Il gigante aerospaziale sbarca sul Nasdaq con una valutazione record oltre i duemila miliardi di dollari, pur restando in perdita

Il suono della celebre campanella delle 9.30 a New York segna l’inizio di una nuova era economica per i mercati. L’esordio di SpaceX a Wall Street ha registrato una performance straordinaria, archiviando la prima giornata ufficiale di scambi con un poderoso rialzo del 19,34%. Questa spinta finanziaria proietta la valutazione complessiva dell’azienda aerospaziale ben oltre il muro dei 2.000 miliardi di dollari, polverizzando i precedenti record societari. Grazie a questo storico exploit, il patrimonio netto di Elon Musk ha superato la cifra astronomica di 1.100 miliardi di dollari complessivi. L’imprenditore sudafricano diventa così ufficialmente il primo triliardario della storia umana.

L’IPO da record e la fiducia degli investitori

Dietro questo incredibile successo patrimoniale si nasconde l’offerta pubblica iniziale più imponente e ricca che i listini americani abbiano mai visto finora.
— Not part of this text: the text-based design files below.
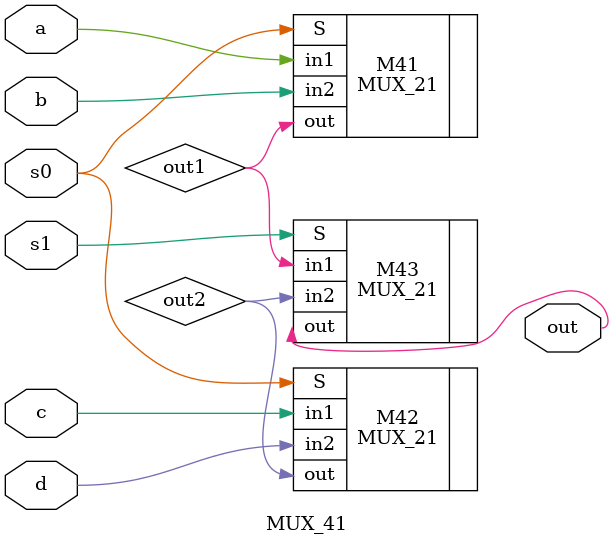
<source format=v>
`timescale 1ns / 1ps

module MUX_41(a, b, c, d, s0, s1, out); //made with instantiated 2x1 mux's
    input a, b, c, d, s0, s1;
    output out;
    wire out1, out2;
    MUX_21 M41(.in1(a), .in2(b), .S(s0), .out(out1));
    MUX_21 M42(.in1(c), .in2(d), .S(s0), .out(out2));
    MUX_21 M43(.in1(out1), .in2(out2), .S(s1), .out(out));
endmodule
</source>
La società ha raccolto oltre 75 miliardi di dollari collocando sul mercato 556 milioni di azioni a un prezzo di 135 dollari ciascuna. L’entusiasmo degli investitori ha contagiato immediatamente i contratti futures perpetui, i quali hanno scambiato rapidamente a quota 175 dollari per singola azione. Questo dato testimonia una fiducia clamorosa del mercato, che ha aggiunto quaranta dollari di premio rispetto al prezzo base fissato dai consulenti societari. Lo stesso Musk ha ricordato alla Starbase in Texas come inizialmente stimasse una probabilità di fallimento superiore al 90% per l’intera impresa.

Bilanci in perdita e visione futura

I numeri strabilianti di Wall Street contrastano tuttavia in modo netto con la reale situazione contabile e con i bilanci d’esercizio della compagnia. SpaceX ha chiuso il bilancio del 2025 registrando perdite per 4,9 miliardi di dollari, trend negativo confermato anche nel primo trimestre del 2026. Gli investitori scelgono deliberatamente di ignorare il profondo rosso attuale per scommettere sul monopolio tecnologico e sul futuro dell’esplorazione spaziale commerciale ed extraterrestre. Il piano industriale della società prevede infatti lo spostamento dei data center in orbita per azzerare l’impatto idrico e ambientale presente sulla Terra. Questo ambizioso progetto richiede capitali immensi, come dimostrano i 7,7 miliardi di dollari investiti nell’intelligenza artificiale solo nei primi tre mesi dell’anno.

L’ingresso dei grandi capitali pubblici sul mercato azionario non scalzerà in alcun modo il controllo assoluto che il fondatore esercita sulla propria creatura. Musk ha messo in vendita poco più della metà delle azioni totali, mantenendo per sé una quota strategica e blindata di capitale sociale. Grazie a una struttura azionaria a doppia classe, l’imprenditore conserva l’85% dei diritti di voto complessivi all’interno del consiglio di amministrazione aziendale. Questa sapiente architettura societaria rende la leadership del magnate del tutto insindacabile, mettendolo al riparo da eventuali tentativi di licenziamento da parte dei soci. Wall Street consacra quindi un impero finanziario senza precedenti, dove le perdite contabili attuali contano meno delle future promesse interplanetarie.